Heat, smoke and Covid are battering the workers who feed America [New York Times]
… Like the gossamer layer of ash and dust that is settling on the trees in Central California, climate change is adding on to the hazards already faced by some of the country’s poorest, most neglected laborers. … Hundreds of thousands of men and women like Ms. Flores continue to pluck, weed, and pack produce for the nation here, as temperatures soar into the triple digits for days at a time and the air turns to a soup of dust and smoke, stirred with pollution from truck tailpipes and chemicals sprayed on the fields, not to mention pollution from the old oil wells that dot parts of the valley.
First the coronavirus pandemic and now wildfire smoke: A look at farmworkers’ health [KXTV, Sacramento]
Amid the coronavirus pandemic and now wildfires, farmworkers continue to work to help put food on tables all across the country. But are those essential workers being given the proper equipment to stay healthy? … ABC10 spoke with Juana Gonzalez who said every farmworker is responsible for getting their own mask. … John Aguirre the president of the California Association of Winegrape Growers said farmworkers have rights. “It is the responsibility under the regulation that a farmer makes a mask available to workers when air quality index hits 151, and there need to be hazard communications.”
‘Smoke taint’ on grapes may mean almost no wine to make in 2020, Sonoma vintner says [San Francisco Chronicle]
… Conventional wisdom says that it takes 10 days of prolonged, heavy smoke exposure to seriously damage wine grapes, an effect called smoke taint. But Dorrance said his personal experience suggests otherwise. He’s made wines from wildfire-adjacent vineyards before that seemed OK at first, but six months later were overcome by smokiness. This time around, he says, he can already taste the effects of smoke on some grapes hanging near the Walbridge Fire, which has burned more than 52,000 acres in northern Sonoma County.
California fires: Want to control blazes? Start more, experts say [New York Times]
… In recent years, momentum has built for purposefully setting fires in certain areas to help thin vegetation and restore ecosystems that would naturally burn more frequently, if not for California’s policy of more than a century requiring that all fires be put out. … But the challenge now is getting enough funding to use prescribed burns — which require lots of on-the-ground work and monitoring — and getting the green light to conduct prescribed burns in places where residents might be concerned about fires escaping or fouling the air.
Opinion: Wildfires show it’s time to change the narrative around the ‘resilient’ farmer [San Francisco Chronicle]
… Farmers are resilient. We are determined and passionate about our difficult work, and we are dedicated to feeding our communities despite the challenges inherent in food production. And in many ways, that resilience is a problem. … True resilience in our farming system would be having the ability, social safety nets and financial security to leave your farm in the face of fires without fear of financial ruin from loss of market or assets.

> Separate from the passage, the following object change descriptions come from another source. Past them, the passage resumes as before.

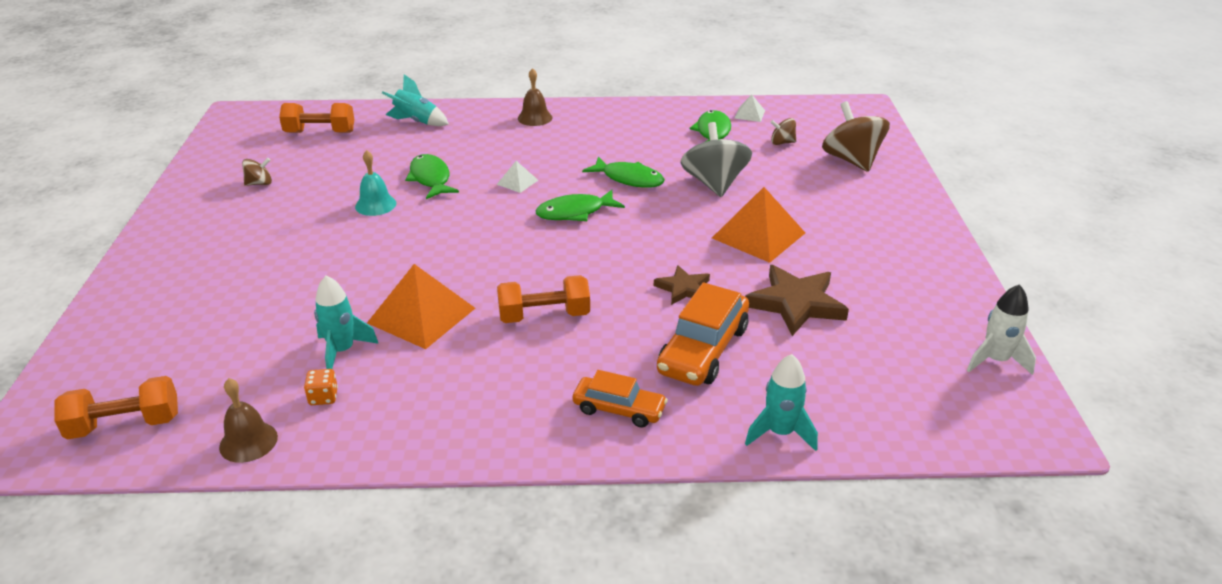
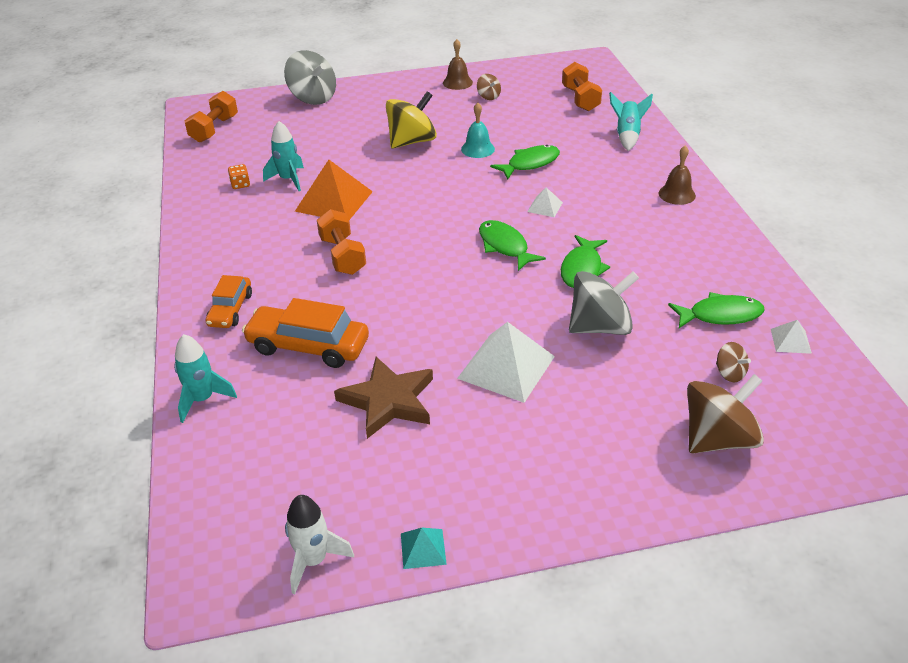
camera: 80 degrees right, 5 degrees up
(121, 318) = (313, 98): none -> grey spinning top
(125, 425) = (214, 129): orange dumbbell -> orange dumbbell turned 45 degrees clockwise
(248, 442) = (199, 170): brown bell -> brown bell (457, 82)
(322, 246) = (412, 141): none -> yellow spinning top
(683, 288) = (397, 325): brown star -> none
(758, 235) = (506, 367): orange pyramid -> white pyramid
(782, 142) = (729, 373): brown spinning top -> brown spinning top turned 150 degrees clockwise
(973, 301) = (423, 548): none -> turquoise pyramid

Desert water basin hopes to dive into California water market [Bakersfield Californian]
If you’ve got water for sale, the Indian Wells Valley Groundwater Authority has $50 million to spend. … This is all part of the state’s mandate that overdrafted aquifers bring their basins into balance by 2040 under the Sustainable Groundwater Management Act. … As part of its sustainability plan submitted to the Department of Water Resources earlier this year, the authority outlined a fallowing program and “transient pool” concept that will likely drive most agriculture out of the valley. … The valley will still need to import water, an extremely pricey move.